Ford’s recovery from the injury has gone ahead of schedule as he says he is close to 100 percent, even though he was told that it might take a full year to recover completely from the injury.
“I’m getting there,” Ford said. “I’m like 10 months out from surgery. It usually takes people 12 months to get back on the field, and I’m was out in nine-and-a-half months. But I’m real good.”
Ford was plenty active on the field in OTAs on Wednesday, as he has been throughout the offseason as the Titans search for quality depth behind starters Kyle Vanden Bosch and Jevon Kearse. With rookie William Hayes, veterans Bryce Fisher, Sean Conover and Dave Ball all on the roster, Ford will have plenty of competition.

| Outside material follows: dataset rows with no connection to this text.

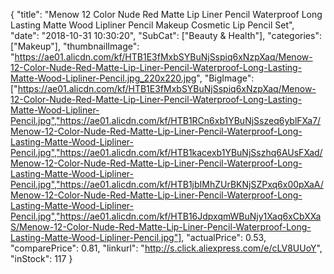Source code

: {
	"title": "Menow 12 Color Nude Red Matte Lip Liner Pencil Waterproof Long Lasting Matte Wood Lipliner Pencil Makeup Cosmetic Lip Pencil Set",
	"date": "2018-10-31 10:30:20",
	"SubCat": ["Beauty & Health"],
	"categories": ["Makeup"],
	"thumbnailImage": "https://ae01.alicdn.com/kf/HTB1E3fMxbSYBuNjSspiq6xNzpXaq/Menow-12-Color-Nude-Red-Matte-Lip-Liner-Pencil-Waterproof-Long-Lasting-Matte-Wood-Lipliner-Pencil.jpg_220x220.jpg",
	"BigImage": ["https://ae01.alicdn.com/kf/HTB1E3fMxbSYBuNjSspiq6xNzpXaq/Menow-12-Color-Nude-Red-Matte-Lip-Liner-Pencil-Waterproof-Long-Lasting-Matte-Wood-Lipliner-Pencil.jpg","https://ae01.alicdn.com/kf/HTB1RCn6xb1YBuNjSszeq6yblFXa7/Menow-12-Color-Nude-Red-Matte-Lip-Liner-Pencil-Waterproof-Long-Lasting-Matte-Wood-Lipliner-Pencil.jpg","https://ae01.alicdn.com/kf/HTB1kacexb1YBuNjSszhq6AUsFXad/Menow-12-Color-Nude-Red-Matte-Lip-Liner-Pencil-Waterproof-Long-Lasting-Matte-Wood-Lipliner-Pencil.jpg","https://ae01.alicdn.com/kf/HTB1jbIMhZUrBKNjSZPxq6x00pXaA/Menow-12-Color-Nude-Red-Matte-Lip-Liner-Pencil-Waterproof-Long-Lasting-Matte-Wood-Lipliner-Pencil.jpg","https://ae01.alicdn.com/kf/HTB16JdpxqmWBuNjy1Xaq6xCbXXaS/Menow-12-Color-Nude-Red-Matte-Lip-Liner-Pencil-Waterproof-Long-Lasting-Matte-Wood-Lipliner-Pencil.jpg"],
	"actualPrice": 0.53,
	"comparePrice": 0.81,
	"linkurl": "http://s.click.aliexpress.com/e/cLV8UUoY",
	"inStock": 117
}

Still, Ford is drawing attention in a positive way.
“He’s come on out there and he’s been very productive out there without pads every chance he can get,” Titans coach Jeff Fisher said.
The real test comes next month when the pads go on, but Washburn is confident Ford will pass the test.
“I know what the translation is going to be. I’m not worried about the translation, pads on or pads off,” Washburn said. “He’s got a long way to go because he hasn’t played, but I’m not worried about Jacob.”
For his part, Ford just wants to keep improving and stay healthy.
“I think I showed enough for them to draft me, but at the same time, I need to keep showing more and more improvement each day and more consistency I’m out there, so they can see that I’m growing as a player,” Ford said.
After all, being without football last year was a tough experience. It wasn’t his first time without the game. After his freshman year, he left the University of Memphis and worked mostly odd jobs for a couple of years before eventually going to junior college and finally Central Arkansas.
That circuitous route to the NFL, and losing his rookie year to injury, matured Ford more than most young players.
“I’ve really had football taken away from me twice. Once I took it away from myself, and then the injuries took it from me. So I think I’m more mature than most players would be,” Ford said.
QUOTE OF THE DAY: Albert Haynesworth was referring to his ab muscles when he told reporters at a charity gathering Tuesday that he now has a six-pack.
Titans coach Jeff Fisher joked, however, Wednesday when asked about Haynesworth’s six pack.
“It’s in his cooler in the back of his car,” Fisher said with a smile.
INJURIES: The Titans are being cautious with cornerback Cortland Finnegan about his tight hamstring. Finnegan was again out of team drills, giving way to Eric King as the first-team defense took the practice field.
“You never want somebody to take reps in your place, … I would love to be out there now, but I really want to be smart about it all,” Finnegan said.
The Titans backed offensive guard Leroy Harris (knee) down Wednesday as well.
Guard Fernando Velasco (calf), tackle Daniel Loper (leg), receiver Roydell Williams (ankle) and safety Rocky Schwartz (calf) were all out of practice again Wednesday.